There is a pretty standard interview question that I am sure many of you have seen. Given a list of numbers from 1 to n with a single number missing, what is the missing number?

The standard solution is to recall that:

$\sum\limits_{i=1}^n i = n(n+1)/2$

So you find the sum from 1 to n, then subtract the sum of the given list and the result is the missing number.

A think a more interesting problem is given a list of numbers from 1 to n with a single number missing, randomized, and have no discernable spaces; what is the missing number?

So for the numbers 1 to 10, you would be given a string of numbers that was generated from the list of 1 to 10; with no spaces and in random order, but numbers are still intact. 1037845192 could be one such string. 1037845192 was generated from randomizing the list of numbers from 1 to 10, removing a random number, then stripping all of the spaces. Here we can easily tell that 6 is the missing number, but if the range of numbers was larger it would be much more difficult. For example 1 to 255 makes it considerably harder: 224168211247217223419510461241962061764110317111520375129189235242574250302431504918423680128112321162040281231221612116418011233635616110718758131531421521792623181137178471532521861812274312222634259784251248219246241138144163222021654351719313533791831097224938141147225441852132531721731451972552292151482381431612288899778260130365234213118718310748156220922049417413923266212690376755254205119239160781755116619911420859661251626519413620773223120239115950190157132209100391332496212154951062910454763115517014915201931022401018719111727200192869158221998182441461511341127218611168105188230218214198237113182245210222169458916764857019140177576114. Now it is not apparent where one number ends and another begins.

Given this long string of digits, how can we decide which number is missing?

I think the summation approach is still valid, but the we can't use the closed-form from above however because we don't number where numbers start. We can instead add the digits together.

Following the same 1 to 255 example:

$\sum\limits_{i=1}^{255} digits(i) = 2382$

Following the same approach as above, we sum the string of numbers

sum(224168211247217223419510461241962061764110317111520375129189235242574250302431504918423680128112321162040281231221612116418011233635616110718758131531421521792623181137178471532521861812274312222634259784251248219246241138144163222021654351719313533791831097224938141147225441852132531721731451972552292151482381431612288899778260130365234213118718310748156220922049417413923266212690376755254205119239160781755116619911420859661251626519413620773223120239115950190157132209100391332496212154951062910454763115517014915201931022401018719111727200192869158221998182441461511341127218611168105188230218214198237113182245210222169458916764857019140177576114) = 2377


If we take the difference of these two sums we get 2382 - 2377 = 5. The sum for this string of digits was 2377 (5 less than the total), so this means that the possible missing numbers are any digits >= 1 and <= 255 that sum to 5.Which makes our possible numbers: 5, 14, 41, 23, 32, 50, 131.

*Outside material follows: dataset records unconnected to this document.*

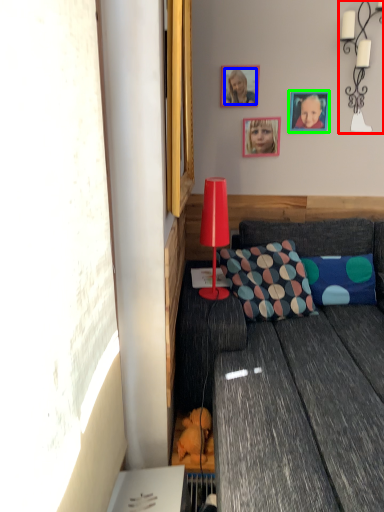
Question: Which object is positioned closest to lamp (highlighted by a red box)? Select from person (highlighted by a blue box) and picture frame (highlighted by a green box).

Choices:
 (A) person
 (B) picture frame

Answer: (B)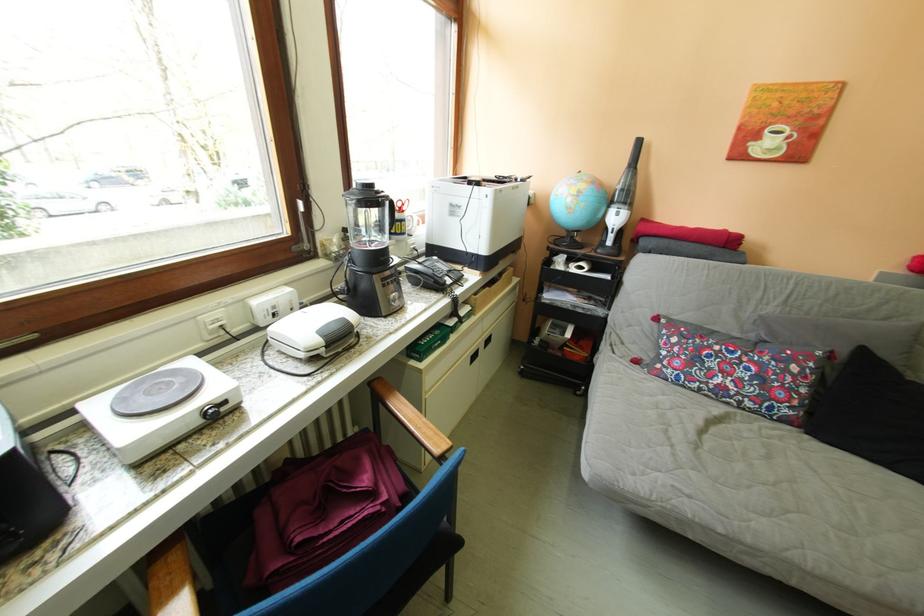
Where is `blender jar`? blender jar is located at coordinates (370, 211).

How can we determine now what numbers are missing? Well if we examine the frequencies of digits, we should be able to pick out the exact missing number.

Frequency of all digits from numbers 1 to 255:

    { '0' => 45,
'1' => 156,
'2' => 112,
'3' => 56,
'4' => 56,
'5' => 52
'6' => 45,
'7' => 45,
'8' => 45,
'9' => 45,
}


Frequence of all digits from numbers 1 to 255, with a number missing:

    { '0' => 45,
'1' => 154,
'2' => 112,
'3' => 55,
'4' => 56,
'5' => 52
'6' => 45,
'7' => 45,
'8' => 45,
'9' => 45,
}


If take the difference of these two frequencies we can see the digits that were missing:

    { '0' => 0,
'1' => 2,
'2' => 0,
'3' => 1,
'4' => 0,
'5' => 0
'6' => 0,
'7' => 0,
'8' => 0,
'9' => 0,
}


From this we can tell that there was exactly two missing 1s and one missing 3, the only number that matches from our possible list is 131. Which means that we can say with certainty that 131 is the missing number.

Aside:
What if the range of numbers was from 1 to 500 and the difference in sums was 5? Well then we would have both 131 and 311 in our possible numbers, and I can't come up with a way to say deterministically how I could choose one over the other. Any thoughts on the subject are welcome!